* EXTRACTED DATA:
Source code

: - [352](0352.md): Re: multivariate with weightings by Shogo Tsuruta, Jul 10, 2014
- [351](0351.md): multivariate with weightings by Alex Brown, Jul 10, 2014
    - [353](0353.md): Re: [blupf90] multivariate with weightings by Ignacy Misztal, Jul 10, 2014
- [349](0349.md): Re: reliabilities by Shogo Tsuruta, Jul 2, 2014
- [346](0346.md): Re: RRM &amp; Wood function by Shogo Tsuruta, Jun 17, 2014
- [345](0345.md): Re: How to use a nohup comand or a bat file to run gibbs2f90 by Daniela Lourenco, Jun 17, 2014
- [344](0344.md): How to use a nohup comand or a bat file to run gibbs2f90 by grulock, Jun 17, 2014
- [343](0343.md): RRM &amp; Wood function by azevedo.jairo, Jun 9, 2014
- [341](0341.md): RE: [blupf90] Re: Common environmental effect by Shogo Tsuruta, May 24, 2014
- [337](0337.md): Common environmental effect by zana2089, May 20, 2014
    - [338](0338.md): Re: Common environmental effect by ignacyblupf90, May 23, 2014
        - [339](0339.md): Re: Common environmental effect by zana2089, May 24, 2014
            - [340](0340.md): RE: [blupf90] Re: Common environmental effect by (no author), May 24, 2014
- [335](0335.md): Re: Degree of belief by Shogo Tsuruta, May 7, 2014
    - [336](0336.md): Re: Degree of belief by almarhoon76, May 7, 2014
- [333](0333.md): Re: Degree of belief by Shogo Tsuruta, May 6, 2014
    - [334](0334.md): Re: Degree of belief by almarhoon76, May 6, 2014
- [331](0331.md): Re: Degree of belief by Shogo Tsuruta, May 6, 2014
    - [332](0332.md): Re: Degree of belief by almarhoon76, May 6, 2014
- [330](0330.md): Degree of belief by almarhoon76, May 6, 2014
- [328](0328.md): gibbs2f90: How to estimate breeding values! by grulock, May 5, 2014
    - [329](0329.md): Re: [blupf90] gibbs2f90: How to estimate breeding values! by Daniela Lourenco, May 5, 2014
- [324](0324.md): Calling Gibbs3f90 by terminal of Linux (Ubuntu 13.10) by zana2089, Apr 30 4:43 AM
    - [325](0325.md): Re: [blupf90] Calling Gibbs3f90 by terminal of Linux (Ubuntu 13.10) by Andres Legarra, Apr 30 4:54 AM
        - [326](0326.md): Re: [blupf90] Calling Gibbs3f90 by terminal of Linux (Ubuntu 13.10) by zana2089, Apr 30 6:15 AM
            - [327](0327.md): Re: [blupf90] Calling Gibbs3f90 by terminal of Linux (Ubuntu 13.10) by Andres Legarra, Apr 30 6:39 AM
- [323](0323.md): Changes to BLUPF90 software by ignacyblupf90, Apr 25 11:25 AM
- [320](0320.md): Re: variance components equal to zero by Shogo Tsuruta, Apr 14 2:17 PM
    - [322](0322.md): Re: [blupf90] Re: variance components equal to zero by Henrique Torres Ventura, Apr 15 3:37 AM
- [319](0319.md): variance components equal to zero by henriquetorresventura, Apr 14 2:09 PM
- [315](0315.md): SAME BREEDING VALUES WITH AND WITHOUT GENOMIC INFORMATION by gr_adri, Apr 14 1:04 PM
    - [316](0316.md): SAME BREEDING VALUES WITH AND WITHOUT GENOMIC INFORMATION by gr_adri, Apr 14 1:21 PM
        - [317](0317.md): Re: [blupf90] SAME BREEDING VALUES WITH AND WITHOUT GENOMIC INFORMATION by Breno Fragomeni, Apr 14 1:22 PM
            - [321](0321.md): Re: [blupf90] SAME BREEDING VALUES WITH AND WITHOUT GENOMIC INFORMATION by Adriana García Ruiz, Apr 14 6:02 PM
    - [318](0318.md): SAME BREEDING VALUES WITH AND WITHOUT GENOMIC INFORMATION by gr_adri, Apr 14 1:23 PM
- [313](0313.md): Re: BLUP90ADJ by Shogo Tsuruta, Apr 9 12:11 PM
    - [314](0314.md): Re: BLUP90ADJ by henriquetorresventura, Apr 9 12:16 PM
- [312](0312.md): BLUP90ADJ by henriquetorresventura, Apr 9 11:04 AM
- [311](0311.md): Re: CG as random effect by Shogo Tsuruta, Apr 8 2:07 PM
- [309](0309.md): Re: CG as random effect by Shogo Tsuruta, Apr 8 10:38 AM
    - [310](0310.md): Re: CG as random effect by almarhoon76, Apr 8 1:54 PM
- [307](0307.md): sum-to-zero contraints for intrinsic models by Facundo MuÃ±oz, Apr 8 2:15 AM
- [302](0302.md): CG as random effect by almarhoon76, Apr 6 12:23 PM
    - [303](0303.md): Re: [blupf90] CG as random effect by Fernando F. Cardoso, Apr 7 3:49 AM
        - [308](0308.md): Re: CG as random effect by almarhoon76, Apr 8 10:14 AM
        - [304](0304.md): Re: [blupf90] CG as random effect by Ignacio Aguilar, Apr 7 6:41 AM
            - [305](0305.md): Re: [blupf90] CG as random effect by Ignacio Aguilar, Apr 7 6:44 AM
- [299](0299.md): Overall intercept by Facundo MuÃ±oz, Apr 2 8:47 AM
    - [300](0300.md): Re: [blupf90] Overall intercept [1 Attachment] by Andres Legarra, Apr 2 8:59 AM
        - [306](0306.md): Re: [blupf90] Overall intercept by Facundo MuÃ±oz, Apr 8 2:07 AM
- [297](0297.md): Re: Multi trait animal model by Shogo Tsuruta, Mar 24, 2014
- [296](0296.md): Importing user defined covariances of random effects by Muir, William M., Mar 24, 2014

* EXERCISE BRIEF:
When you reach the line in the material above that holds "- [346](0346.md): Re: RRM", begin reproducing lines exactly, and stop after the line that holds "- [320](0320.md): Re: variance".

* RESULT BELOW:
- [346](0346.md): Re: RRM &amp; Wood function by Shogo Tsuruta, Jun 17, 2014
- [345](0345.md): Re: How to use a nohup comand or a bat file to run gibbs2f90 by Daniela Lourenco, Jun 17, 2014
- [344](0344.md): How to use a nohup comand or a bat file to run gibbs2f90 by grulock, Jun 17, 2014
- [343](0343.md): RRM &amp; Wood function by azevedo.jairo, Jun 9, 2014
- [341](0341.md): RE: [blupf90] Re: Common environmental effect by Shogo Tsuruta, May 24, 2014
- [337](0337.md): Common environmental effect by zana2089, May 20, 2014
    - [338](0338.md): Re: Common environmental effect by ignacyblupf90, May 23, 2014
        - [339](0339.md): Re: Common environmental effect by zana2089, May 24, 2014
            - [340](0340.md): RE: [blupf90] Re: Common environmental effect by (no author), May 24, 2014
- [335](0335.md): Re: Degree of belief by Shogo Tsuruta, May 7, 2014
    - [336](0336.md): Re: Degree of belief by almarhoon76, May 7, 2014
- [333](0333.md): Re: Degree of belief by Shogo Tsuruta, May 6, 2014
    - [334](0334.md): Re: Degree of belief by almarhoon76, May 6, 2014
- [331](0331.md): Re: Degree of belief by Shogo Tsuruta, May 6, 2014
    - [332](0332.md): Re: Degree of belief by almarhoon76, May 6, 2014
- [330](0330.md): Degree of belief by almarhoon76, May 6, 2014
- [328](0328.md): gibbs2f90: How to estimate breeding values! by grulock, May 5, 2014
    - [329](0329.md): Re: [blupf90] gibbs2f90: How to estimate breeding values! by Daniela Lourenco, May 5, 2014
- [324](0324.md): Calling Gibbs3f90 by terminal of Linux (Ubuntu 13.10) by zana2089, Apr 30 4:43 AM
    - [325](0325.md): Re: [blupf90] Calling Gibbs3f90 by terminal of Linux (Ubuntu 13.10) by Andres Legarra, Apr 30 4:54 AM
        - [326](0326.md): Re: [blupf90] Calling Gibbs3f90 by terminal of Linux (Ubuntu 13.10) by zana2089, Apr 30 6:15 AM
            - [327](0327.md): Re: [blupf90] Calling Gibbs3f90 by terminal of Linux (Ubuntu 13.10) by Andres Legarra, Apr 30 6:39 AM
- [323](0323.md): Changes to BLUPF90 software by ignacyblupf90, Apr 25 11:25 AM
- [320](0320.md): Re: variance components equal to zero by Shogo Tsuruta, Apr 14 2:17 PM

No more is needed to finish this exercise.